[What is being asked] Could you echo every one of the rows below word for word, leaving the pictures out of your reply?

Chart tasks with short answers:
——————————
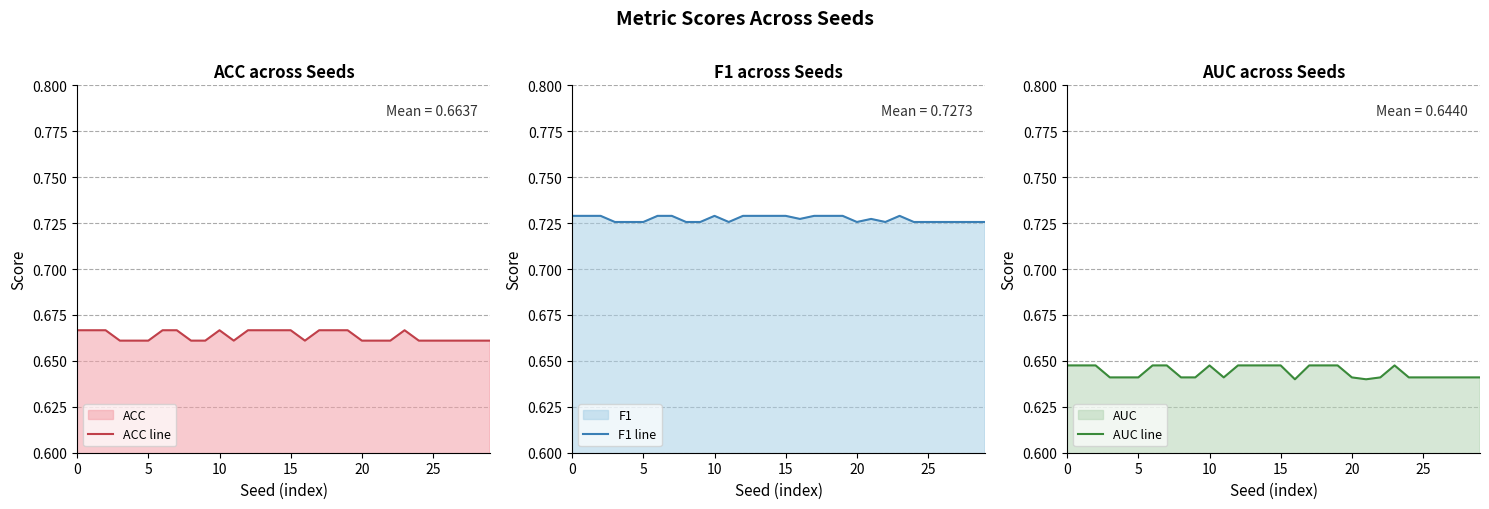

Between 10 and 26, which series saw the biggest shift?

AUC line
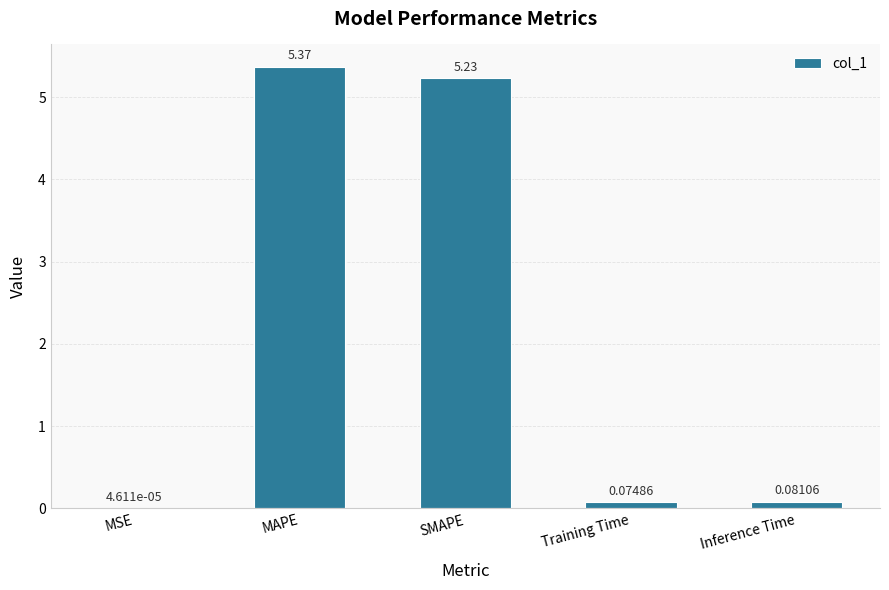

At which category does the chart reach its peak across all series?

MAPE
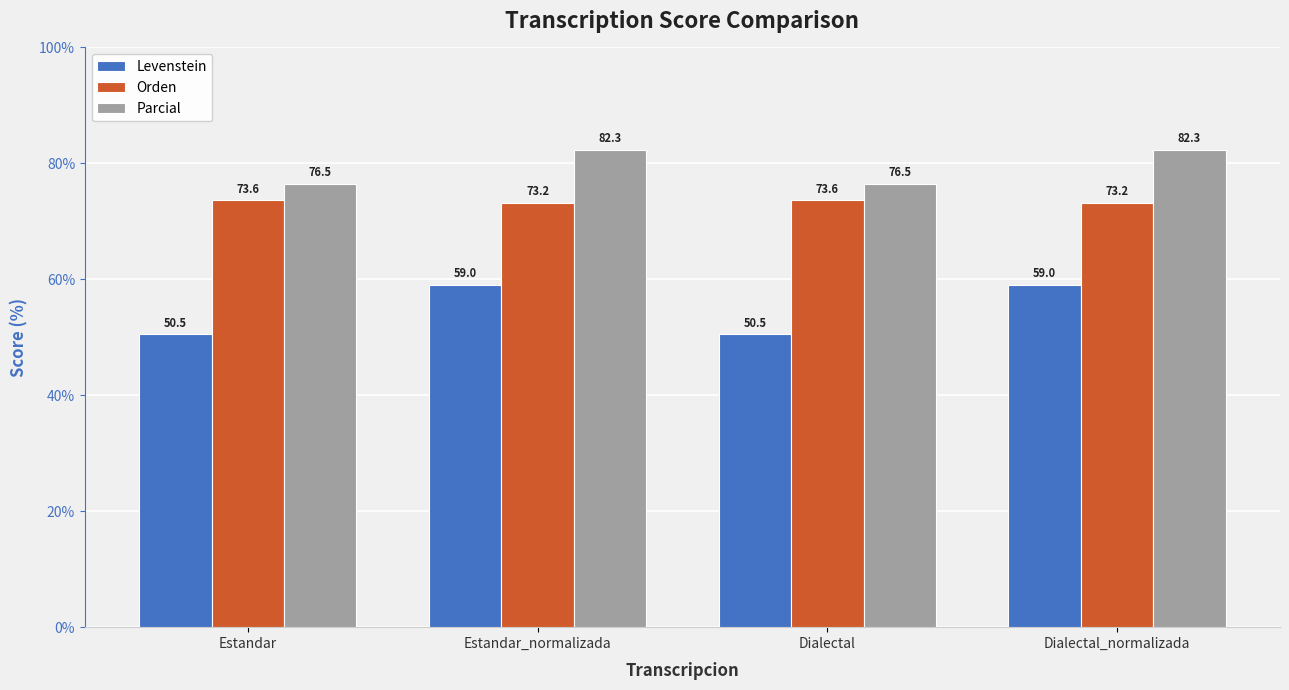

What is the total value across all series at Estandar_normalizada?

214.6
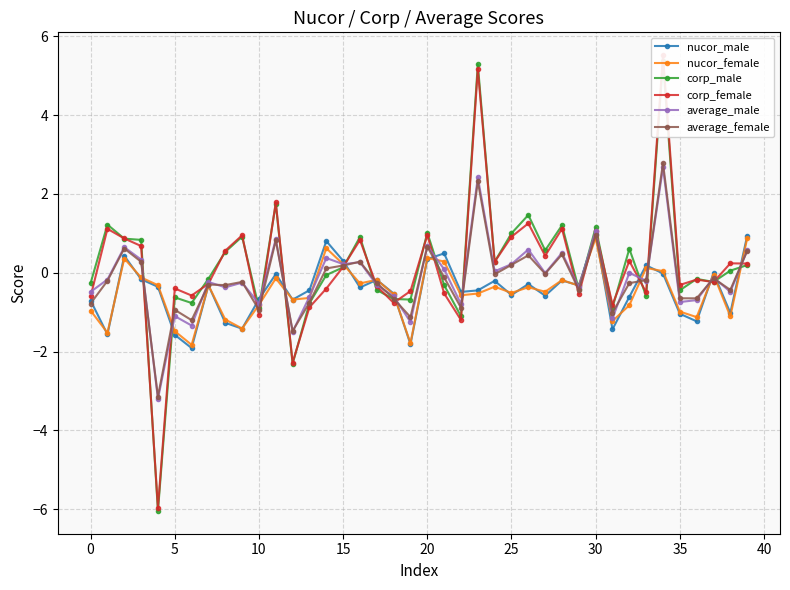

How many values in the average_male series exceed 0?

16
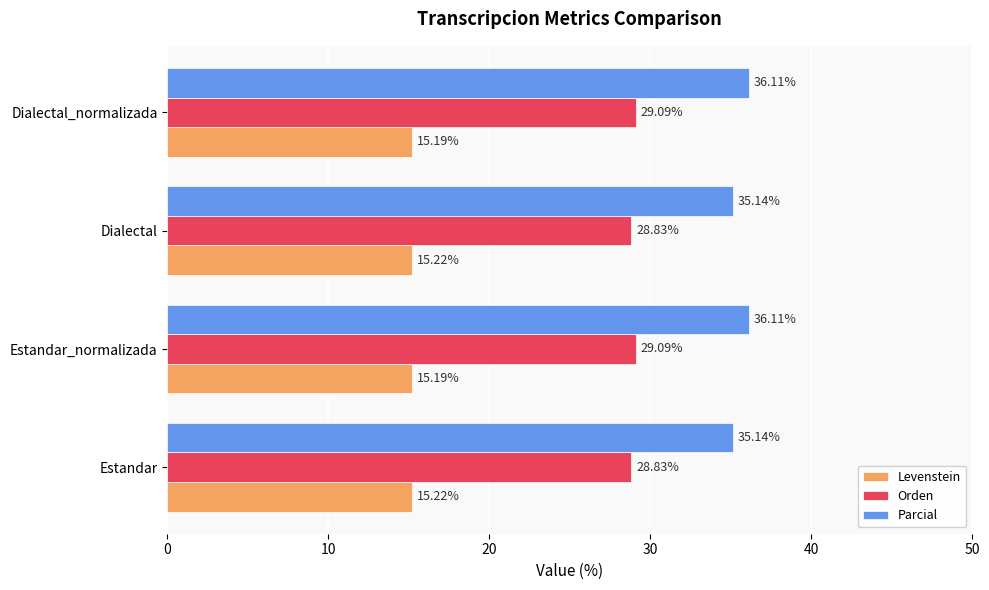

Rank the series at Dialectal from highest to lowest value.

Parcial, Orden, Levenstein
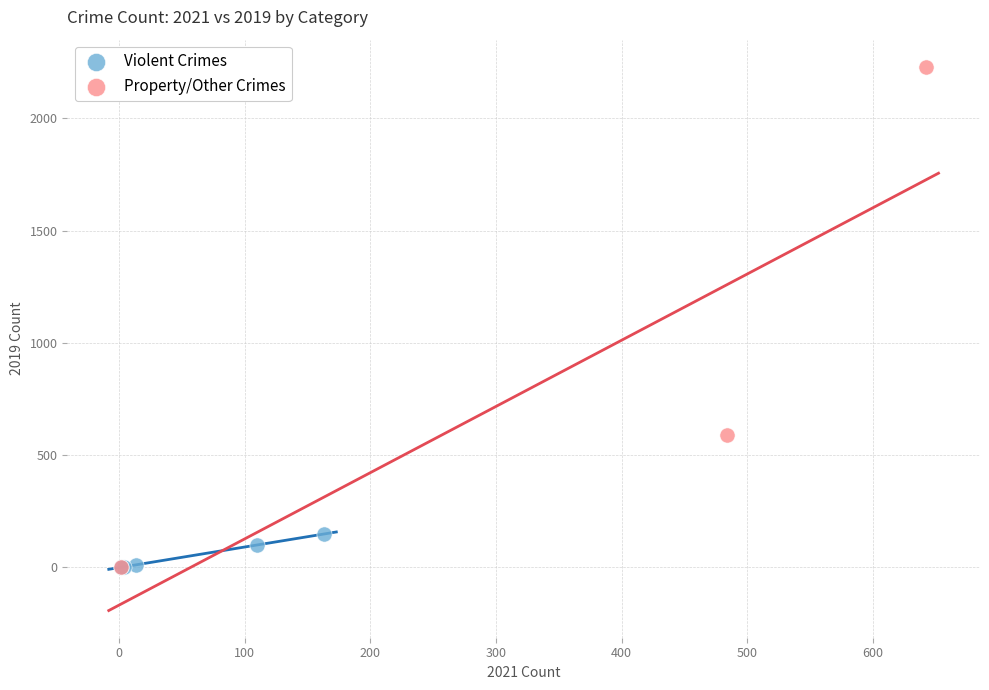

What are all the series names shown in the legend?

Violent Crimes, Property/Other Crimes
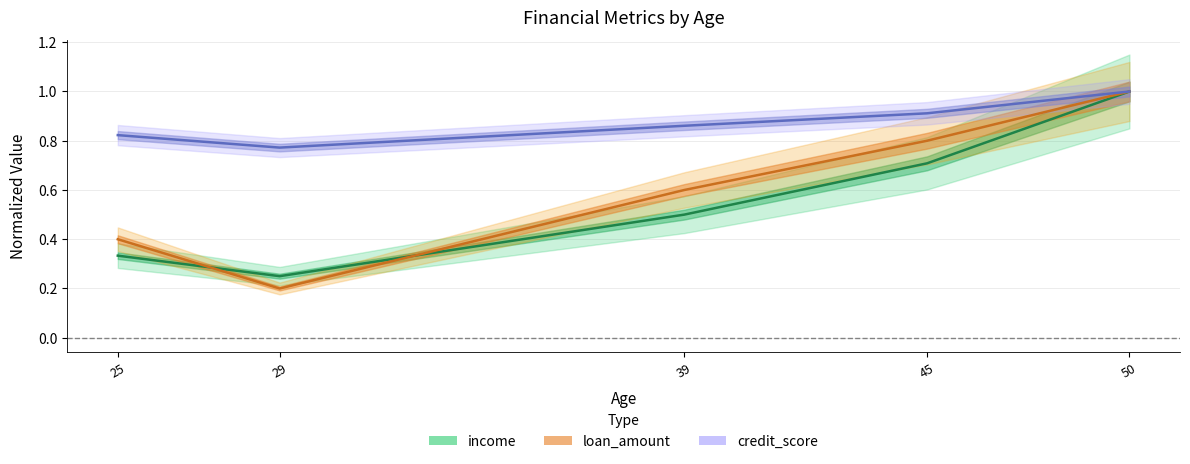

What is the average value of the credit_score series?

0.9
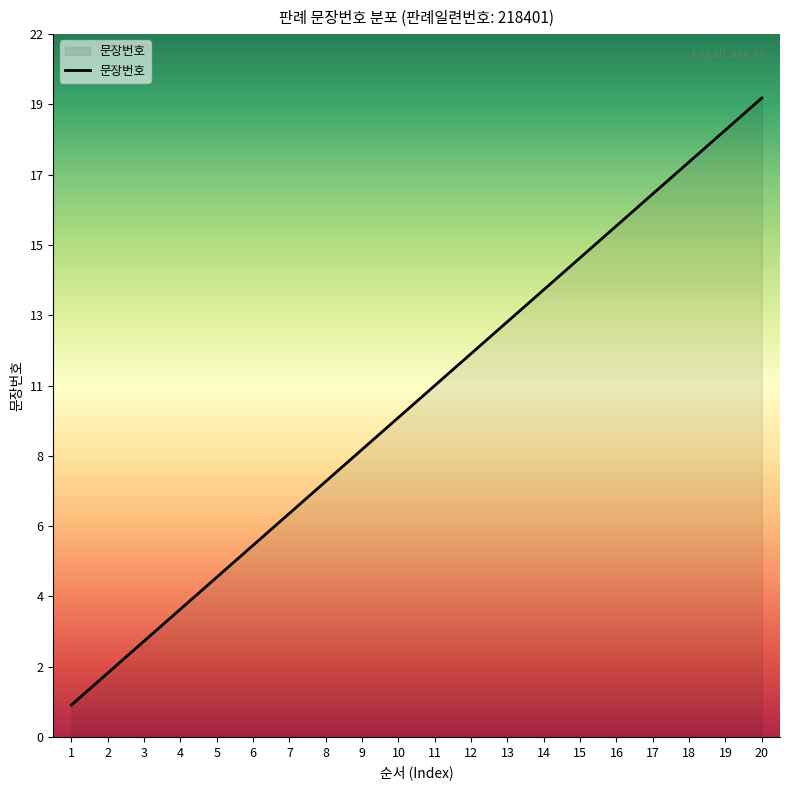

Which label corresponds to the smallest value in the chart?

1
——————————
[Response below]
Between 10 and 26, which series saw the biggest shift?

AUC line

At which category does the chart reach its peak across all series?

MAPE

What is the total value across all series at Estandar_normalizada?

214.6

How many values in the average_male series exceed 0?

16

Rank the series at Dialectal from highest to lowest value.

Parcial, Orden, Levenstein

What are all the series names shown in the legend?

Violent Crimes, Property/Other Crimes

What is the average value of the credit_score series?

0.9

Which label corresponds to the smallest value in the chart?

1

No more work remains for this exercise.